What is the difference between Digital Marketing and Strategic Marketing?
Don’t let them fool you with terms like online marketing, Internet marketing, digital marketing, social media marketing, affiliate marketing, and you name it. There are no such things. They do NOT exist. There is only one marketing and it is called Strategic Marketing. Granted, the digital world is a reality, but where does it fit in marketing?
Digital Marketing is the online arm of strategic marketing. It focuses on executing activities aimed at attracting website traffic and is often confused with advertising.
Typical digital marketing activities include: creating text content for a webpage; doing online advertising, for example with Google Ads; delivering email campaigns; implementing SEO processes, and the like.

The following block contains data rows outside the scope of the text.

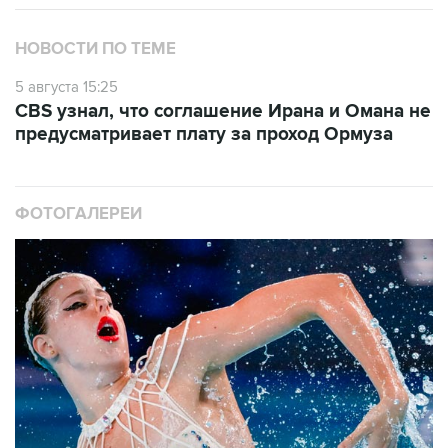
НОВОСТИ ПО ТЕМЕ
5 августа 15:25
CBS узнал, что соглашение Ирана и Омана не
предусматривает плату за проход Ормуза
ФОТОГАЛЕРЕИ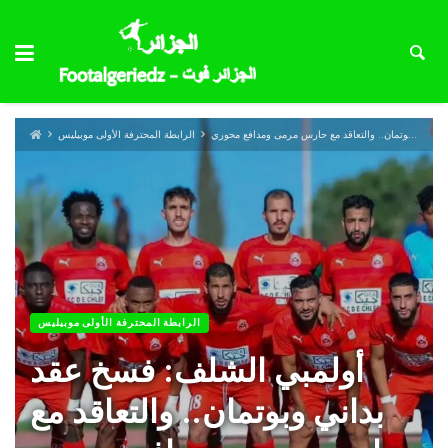
أولمبي الشلف: فسخ عقد بداني وبوتمان.. والتعاقد مع حارس مرمى ومدافع محوري
الرابطة المحترفة الأولى موبيليس
الرابطة المحترفة الأولى موبيليس
أولمبي الشلف: فسخ عقد
بداني وبوتمان.. والتعاقد مع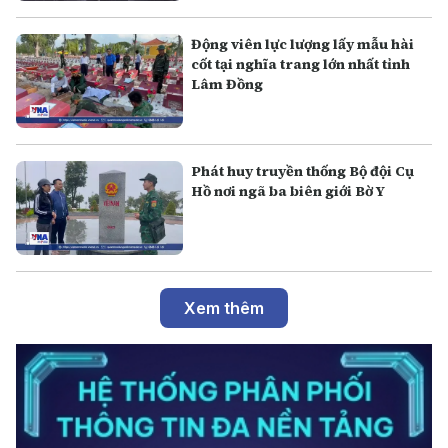
Động viên lực lượng lấy mẫu hài
cốt tại nghĩa trang lớn nhất tỉnh
Lâm Đồng
Phát huy truyền thống Bộ đội Cụ
Hồ nơi ngã ba biên giới Bờ Y
Xem thêm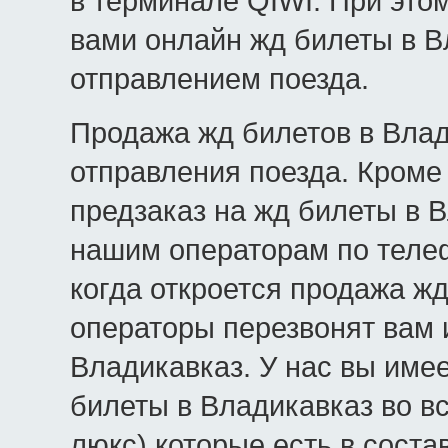
в терминале QIWI. При это
вами онлайн жд билеты в В
отправлением поезда.
Продажа жд билетов в Влад
отправления поезда. Кроме 
предзаказ на жд билеты в В
нашим операторам по телеф
когда откроется продажа жд
операторы перезвонят вам 
Владикавказ. У нас вы име
билеты в Владикавказ во вс
люкс) которые есть в соста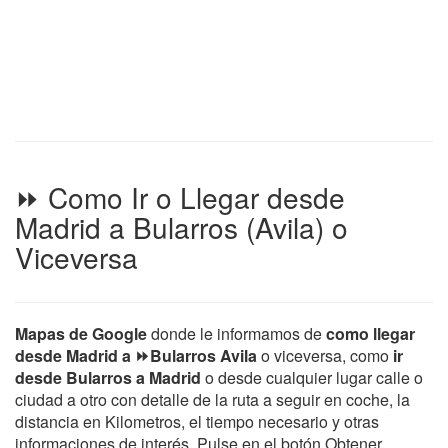
⏩ Como Ir o Llegar desde
Madrid a Bularros (Avila) o
Viceversa
Mapas de Google
donde le informamos de
como llegar
desde Madrid a ⏩Bularros Avila
o viceversa, como
ir
desde Bularros a Madrid
o desde cualquier lugar calle o
ciudad a otro con detalle de la ruta a seguir en coche, la
distancia en Kilometros, el tiempo necesario y otras
informaciones de interés. Pulse en el botón Obtener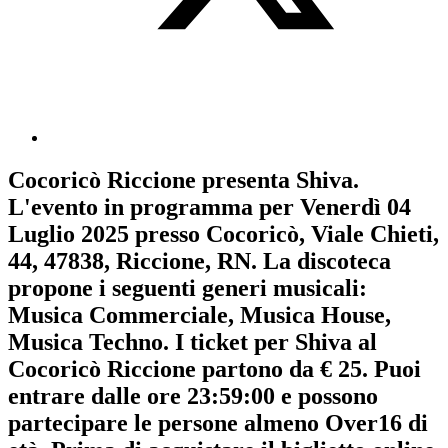
Cocoricò Riccione
presenta
Shiva
.
L'evento in programma per
Venerdì 04
Luglio 2025
presso Cocoricò, Viale Chieti,
44, 47838, Riccione, RN. La discoteca
propone i seguenti generi musicali:
Musica Commerciale
,
Musica House
,
Musica Techno
. I ticket per Shiva al
Cocoricò Riccione partono da € 25. Puoi
entrare dalle ore 23:59:00 e possono
partecipare le persone almeno
Over16
di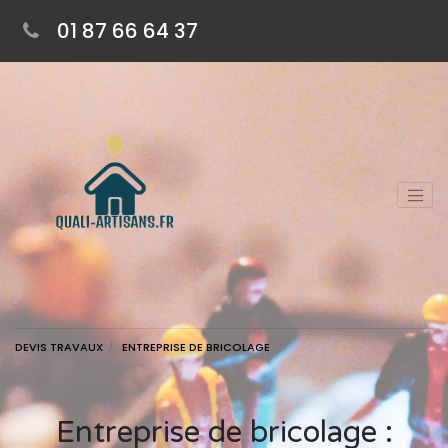
01 87 66 64 37
DEVIS TRAVAUX
ENTREPRISE DE BRICOLAGE
Entreprise de bricolage :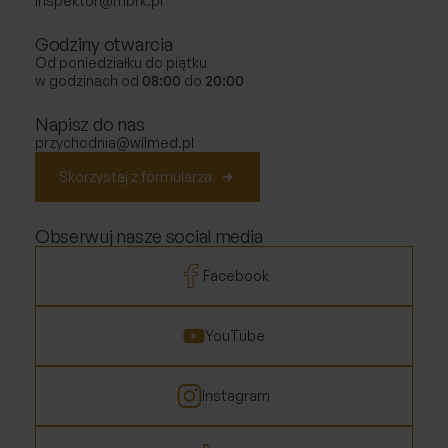
inspektor@mbrk.pl
Godziny otwarcia
Od poniedziałku do piątku
w godzinach od
08:00
do
20:00
Napisz do nas
przychodnia@wilmed.pl
Skorzystaj z formularza
Obserwuj nasze social media
Facebook
YouTube
Instagram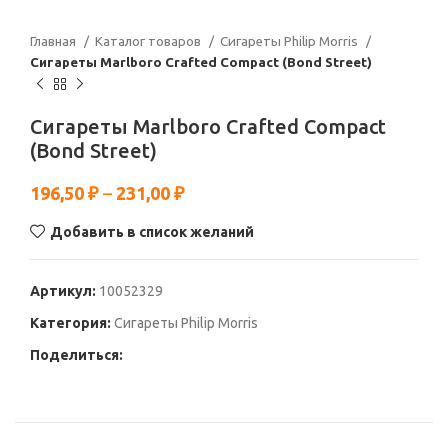
Главная
Каталог товаров
Сигареты Philip Morris
Сигареты Marlboro Crafted Compact (Bond Street)
Сигареты Marlboro Crafted Compact
(Bond Street)
196,50
₽
–
231,00
₽
Добавить в список желаний
Артикул:
10052329
Категория:
Сигареты Philip Morris
Поделиться: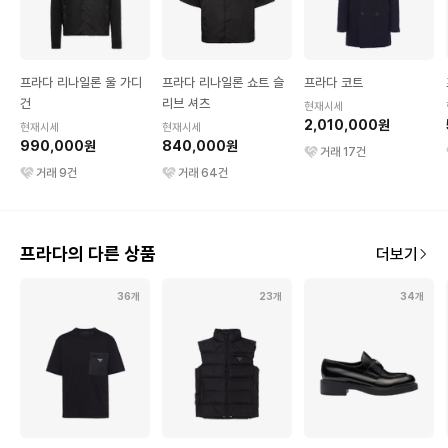
프라다 리나일론 울 가디
프라다 리나일론 쇼트 슬
프라다 코트
건
리브 셔츠
현재시세
2,010,000원
현재시세
현재시세
990,000원
840,000원
거래
17
건
거래
9
건
거래
64
건
프라다의 다른 상품
더보기
36개
23개
34개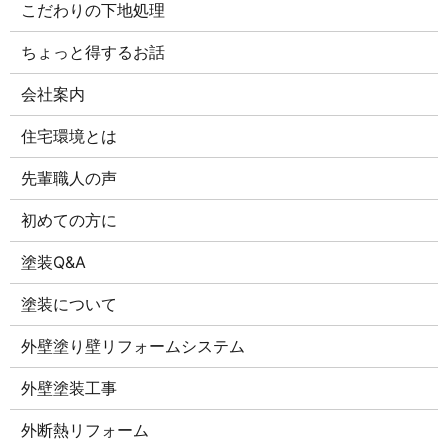
こだわりの下地処理
ちょっと得するお話
会社案内
住宅環境とは
先輩職人の声
初めての方に
塗装Q&A
塗装について
外壁塗り壁リフォームシステム
外壁塗装工事
外断熱リフォーム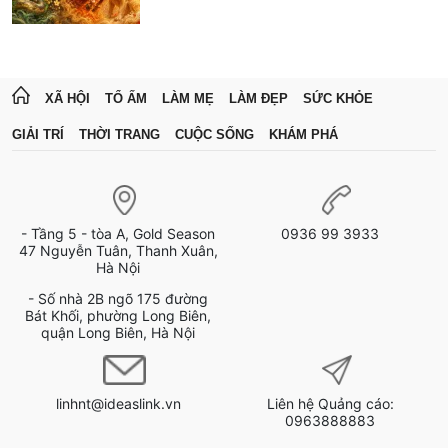
XÃ HỘI
TỔ ẤM
LÀM MẸ
LÀM ĐẸP
SỨC KHỎE
GIẢI TRÍ
THỜI TRANG
CUỘC SỐNG
KHÁM PHÁ
- Tầng 5 - tòa A, Gold Season
0936 99 3933
47 Nguyễn Tuân, Thanh Xuân,
Hà Nội
- Số nhà 2B ngõ 175 đường
Bát Khối, phường Long Biên,
quận Long Biên, Hà Nội
linhnt@ideaslink.vn
Liên hệ Quảng cáo:
0963888883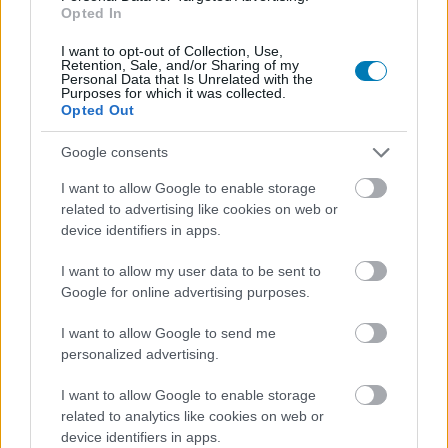
törnek elő a föld alól, és ahogy korrábban, úgy most sem
Opted In
csak látványos elemek lesznek, hanem a harcok taktikai
I want to opt-out of Collection, Use,
részét is képezik. A megfelelő helyre dobott gránáttal
Retention, Sale, and/or Sharing of my
Personal Data that Is Unrelated with the
például lezárhatók ezek a nyílások, és ha ezt időben
Purposes for which it was collected.
Opted Out
megtesszük, kevesebb ellenféllel kell megküzdenünk.
Emellett a környezet rombolhatósága is nagyobb
Google consents
hangsúlyt kap, így a folyamatos amortiziációna kitett
fedezékek megsemmisülhetnek a harcok során.
I want to allow Google to enable storage
related to advertising like cookies on web or
A fegyverarzenál több új eszközzel bővül. A klasszikus
device identifiers in apps.
Gnasher és Longshot mellett érkezik a Gut Puncher nevű
I want to allow my user data to be sent to
gránátvető, amely irányított robbantásra képes, valamint
Google for online advertising purposes.
az Incinerator, egy Imulsion-alapú sörétes puska, amely
szó szerint megolvasztja az ellenfeleket. A játék emellett
I want to allow Google to send me
megmutatja az ikonikus láncfűrészes Lancer születését
personalized advertising.
is, amelyet a katonák rögtönöznek a harctéren az invázió
I want to allow Google to enable storage
első napjaiban.
related to analytics like cookies on web or
device identifiers in apps.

All these activities have a strong link to advertising. But the real connection is the strategic reasoning behind them, rather than how they are executed.
Read also this about how to create strategies that deliver what they promise.
Strategic marketing is “The real thing”
Although there is nothing wrong with these activities, what makes strategic marketing “The real thing” is the fact that it is strategic in nature.
Strategic marketing is grounded in the creation and execution of strategies, and strategies use tactics to execute.
When the strategic, long-term view of a business is clear, it is easier to choose a coherent path to reach your goal. But if you do not know where you are going, chances are you will never get there.
For this reason, your brand does not need a specific “Digital” or “Online” Marketing Strategy. If you know how multinational companies that are serious about marketing manage brands, probably you already have a strategic plan including a marketing strategy, a copy strategy, and a media strategy. These are the only strategies you really need to execute online marketing activities that are coherent with the brand’s long-term objective.
Digital marketing is a channel and does not need a separate strategy
The online channel is, well, a communication channel, like TV, radio, print, and so on.
Companies that are serious about brand management do not follow different strategies on different communication channels. The copy strategy, for instance, does not vary between print and TV media. It is executed differently, but it does not change.
For this same reason, you do not need a digital marketing strategy.
Where does online marketing fit in the marketing world?
Don’t let them fool you with terms like online marketing, Internet marketing, digital marketing, social media marketing, affiliate marketing, and you name it. There are no such things. They do NOT exist. There is only one marketing and it is called Strategic Marketing. Granted, the digital world is a reality, but where does it fit in marketing?
Online marketing is confusing. The only real impact of the above meaningless terms is that they are helping marketing lose its identity.
Search for “types of marketing” in Google and you are blown up with garbage. When I tried it I got 523 million pages including “52 types of marketing strategies”, “131 different kinds of marketing”, “top 10 types of marketing”, “explore 159 types of marketing”, and counting. Then I tried with “types of online marketing” and I got over 15 million pages including “10 types of online marketing”, “14 types of online marketing”, “7 types of online marketing”, “5 types of online marketing”, “top 10 types of online marketing”, and so on.
Now, try this: Replace the word marketing with math, or archaeology, philosophy, economics, or any other discipline of your choice. Do those expressions still make sense? Not really, right? So, why does this happen with marketing?
Granted, the digital world is a reality, but where does it fit in marketing?
The Media strategy is the place where online marketing belongs.
Online marketing is just another medium where you communicate in accordance with the Copy strategy. Online marketing is an executive element and not a strategic one, like the Marketing Strategy, the Product Strategy, and so on.
Does the rise of online activities revolutionize marketing? No.
Does it require marketers to develop new skills? Sure, as has always been the case every time new channels were born. Think of the radio channel, TV, cinema, or modern billboards. Each evolution required marketers to develop new skills and learn how to do things they didn’t do before.
Yet, did these innovations change what marketing meant? No.
So, why should digital?
Don’t confuse tactics with strategy. Learn how to create strategies and forget all the nuances and catchy phrases made popular by people who have no clue about what strategic marketing is. Otherwise, you will lose the business game.